Oh, it's just exceedingly hurtful
'Cause somebody you used to know
It's flinging your world around
And they watch, as you're falling down, down, down
Daydreaming has been my favorite past time activity but I’ve been doing it a lot more lately.
Probably I get sick of things around me. My room, my job, the people around me, this city, and most often, sick of being sad of a broken relationship I can’t save and being lonely in general.
Don’t get me wrong, I’m grateful of what I have. I have a great family and friends back home who love me very much, as well as other things that make me feel blessed. I just want a change. I’m sick of this whole routine, which is weird because I’ve never complained about routines, but I guess I’m just bored of being stable, you know?
I’m at this stage of my life where I wanna see the other sides of the world, learn and see new things, go out of my comfort zone. Being a young graduate who has a stable job is great of course, many people can’t even find one. Then perhaps several more years down the road I’d get married and have kids, then probably continue working from home. That’s the common life story that people always expect right?
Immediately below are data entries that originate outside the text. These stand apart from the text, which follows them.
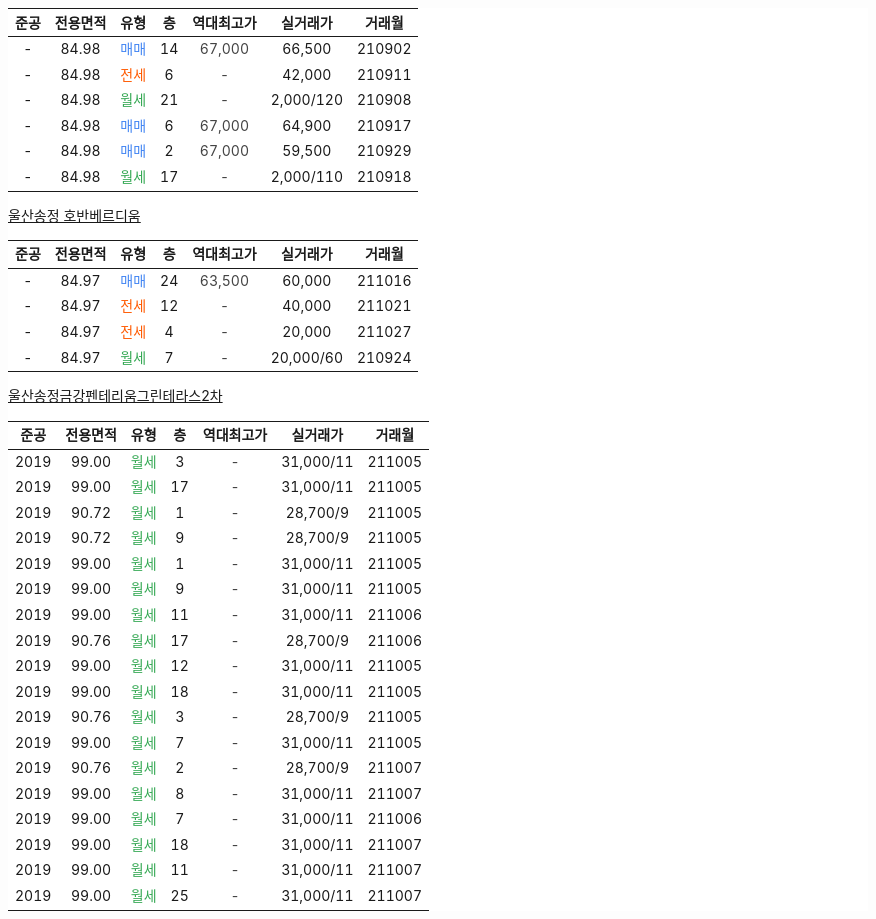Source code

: |준공|전용면적|유형|층|역대최고가|실거래가|거래월|
|:---:|:---:|:---:|:---:|:---:|:---:|:---:|
|-|84.98|<span style="color:#4285f3">매매</span>|14|<span style="color:#444444">67,000</span>|66,500|210902|
|-|84.98|<span style="color:#ff5a00">전세</span>|6|<span style="color:#444444">-</span>|42,000|210911|
|-|84.98|<span style="color:#34a853">월세</span>|21|<span style="color:#444444">-</span>|2,000/120|210908|
|-|84.98|<span style="color:#4285f3">매매</span>|6|<span style="color:#444444">67,000</span>|64,900|210917|
|-|84.98|<span style="color:#4285f3">매매</span>|2|<span style="color:#444444">67,000</span>|59,500|210929|
|-|84.98|<span style="color:#34a853">월세</span>|17|<span style="color:#444444">-</span>|2,000/110|210918|

[울산송정 호반베르디움](https://search.naver.com/search.naver?query=%EC%9A%B8%EC%82%B0%EA%B4%91%EC%97%AD%EC%8B%9C+%EB%B6%81%EA%B5%AC+%EC%86%A1%EC%A0%95%EB%8F%99+%EC%9A%B8%EC%82%B0%EC%86%A1%EC%A0%95+%ED%98%B8%EB%B0%98%EB%B2%A0%EB%A5%B4%EB%94%94%EC%9B%80)

|준공|전용면적|유형|층|역대최고가|실거래가|거래월|
|:---:|:---:|:---:|:---:|:---:|:---:|:---:|
|-|84.97|<span style="color:#4285f3">매매</span>|24|<span style="color:#444444">63,500</span>|60,000|211016|
|-|84.97|<span style="color:#ff5a00">전세</span>|12|<span style="color:#444444">-</span>|40,000|211021|
|-|84.97|<span style="color:#ff5a00">전세</span>|4|<span style="color:#444444">-</span>|20,000|211027|
|-|84.97|<span style="color:#34a853">월세</span>|7|<span style="color:#444444">-</span>|20,000/60|210924|

[울산송정금강펜테리움그린테라스2차](https://search.naver.com/search.naver?query=%EC%9A%B8%EC%82%B0%EA%B4%91%EC%97%AD%EC%8B%9C+%EB%B6%81%EA%B5%AC+%EC%86%A1%EC%A0%95%EB%8F%99+%EC%9A%B8%EC%82%B0%EC%86%A1%EC%A0%95%EA%B8%88%EA%B0%95%ED%8E%9C%ED%85%8C%EB%A6%AC%EC%9B%80%EA%B7%B8%EB%A6%B0%ED%85%8C%EB%9D%BC%EC%8A%A42%EC%B0%A8)

|준공|전용면적|유형|층|역대최고가|실거래가|거래월|
|:---:|:---:|:---:|:---:|:---:|:---:|:---:|
|2019|99.00|<span style="color:#34a853">월세</span>|3|<span style="color:#444444">-</span>|31,000/11|211005|
|2019|99.00|<span style="color:#34a853">월세</span>|17|<span style="color:#444444">-</span>|31,000/11|211005|
|2019|90.72|<span style="color:#34a853">월세</span>|1|<span style="color:#444444">-</span>|28,700/9|211005|
|2019|90.72|<span style="color:#34a853">월세</span>|9|<span style="color:#444444">-</span>|28,700/9|211005|
|2019|99.00|<span style="color:#34a853">월세</span>|1|<span style="color:#444444">-</span>|31,000/11|211005|
|2019|99.00|<span style="color:#34a853">월세</span>|9|<span style="color:#444444">-</span>|31,000/11|211005|
|2019|99.00|<span style="color:#34a853">월세</span>|11|<span style="color:#444444">-</span>|31,000/11|211006|
|2019|90.76|<span style="color:#34a853">월세</span>|17|<span style="color:#444444">-</span>|28,700/9|211006|
|2019|99.00|<span style="color:#34a853">월세</span>|12|<span style="color:#444444">-</span>|31,000/11|211005|
|2019|99.00|<span style="color:#34a853">월세</span>|18|<span style="color:#444444">-</span>|31,000/11|211005|
|2019|90.76|<span style="color:#34a853">월세</span>|3|<span style="color:#444444">-</span>|28,700/9|211005|
|2019|99.00|<span style="color:#34a853">월세</span>|7|<span style="color:#444444">-</span>|31,000/11|211005|
|2019|90.76|<span style="color:#34a853">월세</span>|2|<span style="color:#444444">-</span>|28,700/9|211007|
|2019|99.00|<span style="color:#34a853">월세</span>|8|<span style="color:#444444">-</span>|31,000/11|211007|
|2019|99.00|<span style="color:#34a853">월세</span>|7|<span style="color:#444444">-</span>|31,000/11|211006|
|2019|99.00|<span style="color:#34a853">월세</span>|18|<span style="color:#444444">-</span>|31,000/11|211007|
|2019|99.00|<span style="color:#34a853">월세</span>|11|<span style="color:#444444">-</span>|31,000/11|211007|
|2019|99.00|<span style="color:#34a853">월세</span>|25|<span style="color:#444444">-</span>|31,000/11|211007|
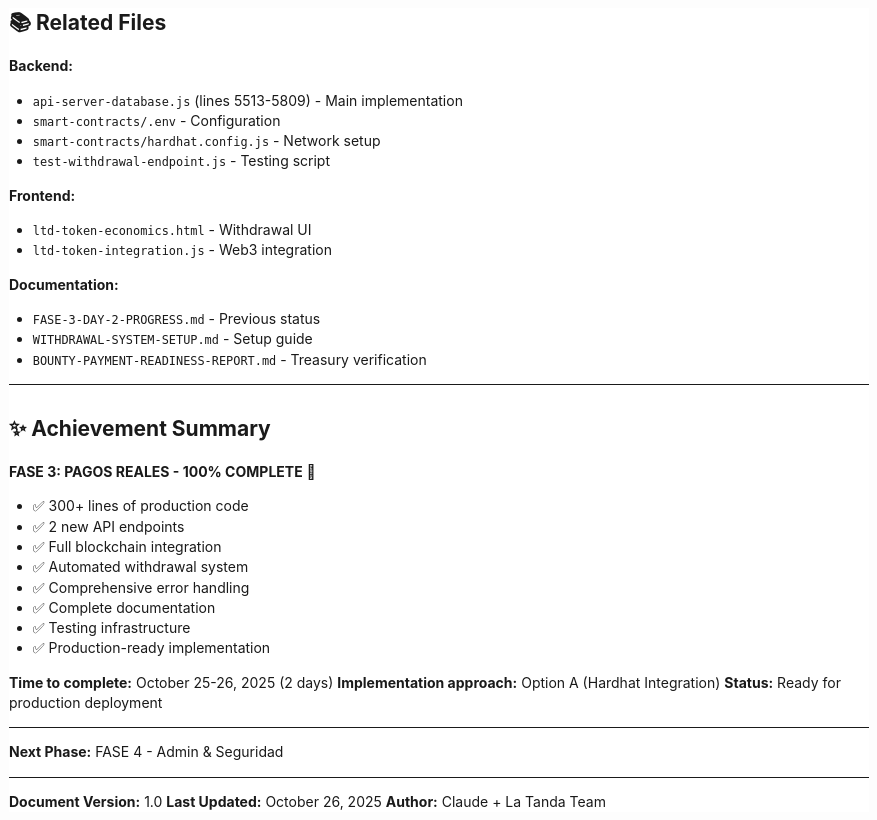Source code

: 
## 📚 Related Files

**Backend:**
- `api-server-database.js` (lines 5513-5809) - Main implementation
- `smart-contracts/.env` - Configuration
- `smart-contracts/hardhat.config.js` - Network setup
- `test-withdrawal-endpoint.js` - Testing script

**Frontend:**
- `ltd-token-economics.html` - Withdrawal UI
- `ltd-token-integration.js` - Web3 integration

**Documentation:**
- `FASE-3-DAY-2-PROGRESS.md` - Previous status
- `WITHDRAWAL-SYSTEM-SETUP.md` - Setup guide
- `BOUNTY-PAYMENT-READINESS-REPORT.md` - Treasury verification

---

## ✨ Achievement Summary

**FASE 3: PAGOS REALES - 100% COMPLETE** 🎉

- ✅ 300+ lines of production code
- ✅ 2 new API endpoints
- ✅ Full blockchain integration
- ✅ Automated withdrawal system
- ✅ Comprehensive error handling
- ✅ Complete documentation
- ✅ Testing infrastructure
- ✅ Production-ready implementation

**Time to complete:** October 25-26, 2025 (2 days)
**Implementation approach:** Option A (Hardhat Integration)
**Status:** Ready for production deployment

---

**Next Phase:** FASE 4 - Admin & Seguridad

---

**Document Version:** 1.0
**Last Updated:** October 26, 2025
**Author:** Claude + La Tanda Team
I don’t know how my life story would end up, but I definitely want to make good use of my early 20’s not to just get a good job that pays well, but more importantly the life experiences that I’ve been longing for. I have never done an internship nor work part-time before. This job I have is my very first job and it’s full-time. Isn’t it crazy? All my life has always been focused on academic stuff only. My resume is full of certificates but zero experience.
So I’ve been thinking lately that I wanna go somewhere to have a work + travel trip for at least a month in a foreign country. Somewhere I’ve never been before where I don’t know anybody. So yeah, if you know any good websites please let me know. So far the sites I’ve come across only accept US or UK passport holders.
Wow, I just puked everything out right there. It feels good to share about this though. I’ve never shared this to anyone yet.
I feel I’m getting more and more adventurous these days. I’ve tried a few new things and I can’t wait to try out even more, especially travelling.
I will continue my daydreaming as usual, paired with relevant actions, I’m sure I’ll make it somewhere.